The Problem with the Old System
For years, Florida law created unnecessary headaches for landlords trying to communicate with tenants. Take security deposit claims, for example. When a tenant moved out, landlords were required to send written notice by certified mail to the tenant’s “last known mailing address.”

This antiquated requirement created a host of problems:

  • Tenants often left without providing forwarding addresses
  • Many tenants didn’t have permanent addresses immediately after moving
  • Certified mail was expensive and time-consuming
  • The process felt like a relic from a bygone era of business communication

Enter House Bill 615: A Digital Solution
Recognizing these challenges, the Florida Legislature passed House Bill 615 during the 2025 session, creating a new section 83.505 in Florida Statutes. This modern approach acknowledges how people actually communicate today while maintaining important legal protections.
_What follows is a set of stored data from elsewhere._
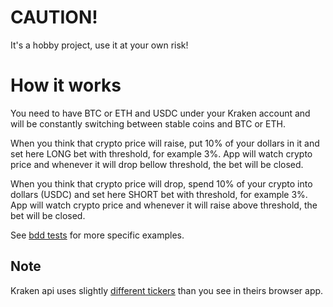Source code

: # CAUTION!
It's a hobby project, use it at your own risk!

# How it works
You need to have BTC or ETH and USDC under your Kraken account and will be constantly switching between stable coins and BTC or ETH.

When you think that crypto price will raise, put 10% of your dollars in it and set here LONG bet with threshold, for example 3%.
App will watch crypto price and whenever it will drop bellow threshold, the bet will be closed.

When you think that crypto price will drop, spend 10% of your crypto into dollars (USDC) and set here SHORT bet with threshold, for example 3%.
App will watch crypto price and whenever it will raise above threshold, the bet will be closed.

See [bdd tests](SimpleTraderTests/BettingTests.cs) for more specific examples.

## Note
Kraken api uses slightly [different tickers](https://support.kraken.com/hc/en-us/articles/360000920306-API-symbols-and-tickers) than you see in theirs browser app.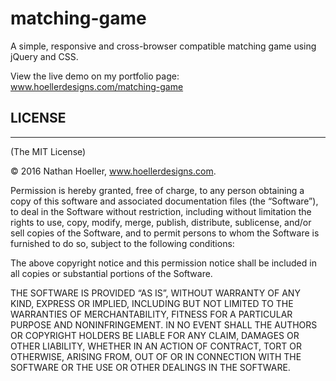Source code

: # matching-game
A simple, responsive and cross-browser compatible matching game using jQuery and CSS.

View the live demo on my portfolio page: <a href="http://hoellerdesigns.com/projects/matching-game/" target="_blank" title="Matching Game Demo"> www.hoellerdesigns.com/matching-game</a>


<h2>LICENSE</h2>

<hr>

(The MIT License)

© 2016 Nathan Hoeller, www.hoellerdesigns.com.

Permission is hereby granted, free of charge, to any person obtaining a copy of this software and associated documentation files (the “Software”), to deal in the Software without restriction, including without limitation the rights to use, copy, modify, merge, publish, distribute, sublicense, and/or sell copies of the Software, and to permit persons to whom the Software is furnished to do so, subject to the following conditions:

The above copyright notice and this permission notice shall be included in all copies or substantial portions of the Software.

THE SOFTWARE IS PROVIDED “AS IS”, WITHOUT WARRANTY OF ANY KIND, EXPRESS OR IMPLIED, INCLUDING BUT NOT LIMITED TO THE WARRANTIES OF MERCHANTABILITY, FITNESS FOR A PARTICULAR PURPOSE AND NONINFRINGEMENT. IN NO EVENT SHALL THE AUTHORS OR COPYRIGHT HOLDERS BE LIABLE FOR ANY CLAIM, DAMAGES OR OTHER LIABILITY, WHETHER IN AN ACTION OF CONTRACT, TORT OR OTHERWISE, ARISING FROM, OUT OF OR IN CONNECTION WITH THE SOFTWARE OR THE USE OR OTHER DEALINGS IN THE SOFTWARE.
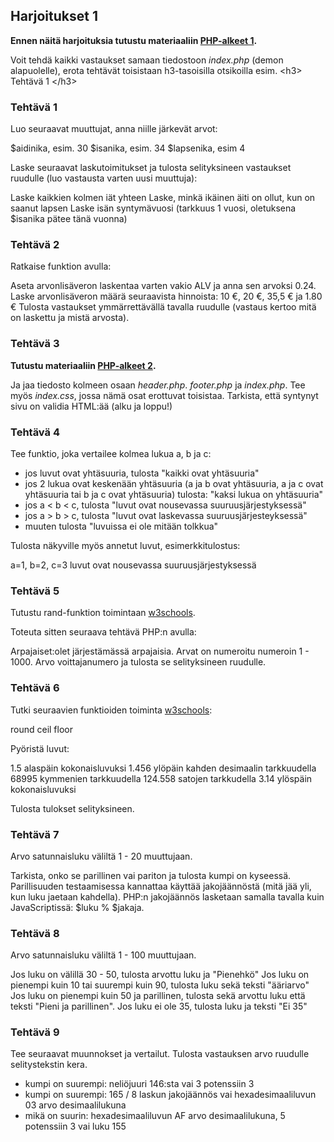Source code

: ## Harjoitukset 1

**Ennen näitä harjoituksia tutustu materiaaliin [PHP-alkeet 1](./php-alkeet1.html).**

Voit tehdä kaikki vastaukset samaan tiedostoon *index.php* (demon alapuolelle), erota tehtävät toisistaan h3-tasoisilla otsikoilla esim. \<h3> Tehtävä 1 \</h3>

### Tehtävä 1

Luo seuraavat muuttujat, anna niille järkevät arvot:

$aidinika, esim. 30
$isanika, esim. 34
$lapsenika, esim 4

Laske seuraavat laskutoimitukset ja tulosta selityksineen vastaukset ruudulle (luo vastausta varten uusi muuttuja):

Laske kaikkien kolmen iät yhteen
Laske, minkä ikäinen äiti on ollut, kun on saanut lapsen
Laske isän syntymävuosi (tarkkuus 1 vuosi, oletuksena $isanika pätee tänä vuonna)

### Tehtävä 2

Ratkaise funktion avulla:

Aseta arvonlisäveron laskentaa varten vakio ALV ja anna sen arvoksi 0.24.
Laske arvonlisäveron määrä seuraavista hinnoista: 10 €, 20 €, 35,5 € ja 1.80 €
Tulosta vastaukset ymmärrettävällä tavalla ruudulle (vastaus kertoo mitä on laskettu ja mistä arvosta).

### Tehtävä 3

**Tutustu materiaaliin [PHP-alkeet 2](./php-alkeet2.html).**

Ja jaa tiedosto kolmeen osaan *header.php*. *footer.php* ja *index.php*. Tee myös *index.css*, jossa nämä osat erottuvat toisistaa. Tarkista, että syntynyt sivu on validia HTML:ää (alku ja loppu!)

### Tehtävä 4

Tee funktio, joka vertailee kolmea lukua a, b ja c:

- jos luvut ovat yhtäsuuria, tulosta "kaikki ovat yhtäsuuria"
- jos 2 lukua ovat keskenään yhtäsuuria (a ja b ovat yhtäsuuria, a ja c ovat yhtäsuuria tai b ja c ovat yhtäsuuria) tulosta: "kaksi lukua on yhtäsuuria"
- jos a < b < c, tulosta "luvut ovat nousevassa suuruusjärjestyksessä"
- jos a > b > c, tulosta "luvut ovat laskevassa suuruusjärjesteyksessä"
- muuten tulosta "luvuissa ei ole mitään tolkkua"

Tulosta näkyville myös annetut luvut, esimerkkitulostus:

a=1, b=2, c=3
luvut ovat nousevassa suuruusjärjestyksessä

### Tehtävä 5

Tutustu rand-funktion toimintaan [w3schools](https://www.w3schools.com/php/php_math.asp).

Toteuta sitten seuraava tehtävä PHP:n avulla:

Arpajaiset:olet järjestämässä arpajaisia. Arvat on numeroitu numeroin 1 - 1000. Arvo voittajanumero ja tulosta se selityksineen ruudulle.

### Tehtävä 6

Tutki seuraavien funktioiden toiminta [w3schools](https://www.w3schools.com/php/php_math.asp):

round
ceil
floor

Pyöristä luvut:

1.5 alaspäin kokonaisluvuksi
1.456 ylöpäin kahden desimaalin tarkkuudella
68995 kymmenien tarkkuudella
124.558 satojen tarkkudella
3.14 ylöspäin kokonaisluvuksi

Tulosta tulokset selityksineen.

### Tehtävä 7

Arvo satunnaisluku väliltä 1 - 20 muuttujaan.

Tarkista, onko se parillinen vai pariton ja tulosta kumpi on kyseessä. Parillisuuden testaamisessa kannattaa käyttää jakojäännöstä (mitä jää yli, kun luku jaetaan kahdella). PHP:n jakojäännös lasketaan samalla tavalla kuin JavaScriptissä: $luku % $jakaja.

### Tehtävä 8

Arvo satunnaisluku väliltä 1 - 100 muuttujaan.

Jos luku on välillä 30 - 50, tulosta arvottu luku ja "Pienehkö"
Jos luku on pienempi kuin 10 tai suurempi kuin 90, tulosta luku sekä teksti "ääriarvo"
Jos luku on pienempi kuin 50 ja parillinen, tulosta sekä arvottu luku että teksti "Pieni ja parillinen".
Jos luku ei ole 35, tulosta luku ja teksti "Ei 35"

### Tehtävä 9

Tee seuraavat muunnokset ja vertailut. Tulosta vastauksen arvo ruudulle selitystekstin kera.

- kumpi on suurempi: neliöjuuri 146:sta vai 3 potenssiin 3
- kumpi on suurempi: 165 / 8 laskun jakojäännös vai hexadesimaaliluvun 03 arvo desimaalilukuna
- mikä on suurin: hexadesimaaliluvun AF arvo desimaalilukuna, 5 potenssiin 3 vai luku 155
How the New Email Notice System Works
The law is straightforward but includes important safeguards. Landlords and tenants can now exchange required notices via email, but only if they’ve signed a written addendum to their rental agreement specifically authorizing electronic delivery.

The addendum must clearly inform both parties that:

  • Electronic notice delivery is completely voluntary
  • Either party can revoke the agreement at any time
  • Email addresses can be updated whenever needed

Importantly, this agreement must be documented in a separate addendum to the lease—not included in the lease itself. The Legislature even provided sample language that can be copied directly into addendums, making implementation simple for property managers.

What Notices Can Be Sent by Email?
The new law applies to several critical communications between landlords and tenants:

  • Security deposit claims (Section 83.49)
  • Disclosure of landlord’s address (Section 83.50)
  • Temporary vacation notices for pest control (Section 83.51)
  • Rental agreement termination notices (Section 83.56)
  • End-of-lease termination notices (Section 83.575)

Important Limitations to Remember
While this change represents significant progress, landlords should be aware of several key limitations:

Commercial properties are excluded. The new email provisions apply only to residential tenancies.

Written leases only. Since the email authorization must be in a written addendum, oral lease agreements likely can’t take advantage of these provisions.

Other notice requirements may still apply. House Bill 615 doesn’t address every notice requirement in Florida landlord-tenant law. Some situations may still require traditional delivery methods.

The Bottom Line

This legislative update represents a common-sense modernization of Florida’s landlord-tenant laws. By allowing email delivery of key notices—with proper safeguards—the state has eliminated unnecessary costs and delays while maintaining the legal protections both parties need.

Property managers and landlords should update their lease addendums to take advantage of this new flexibility. However, when questions arise about specific notice requirements, it’s always wise to consult with a qualified attorney to ensure compliance with all applicable laws.

The days of chasing down tenants with certified mail may finally be coming to an end—and that’s good news for everyone involved in Florida’s rental market.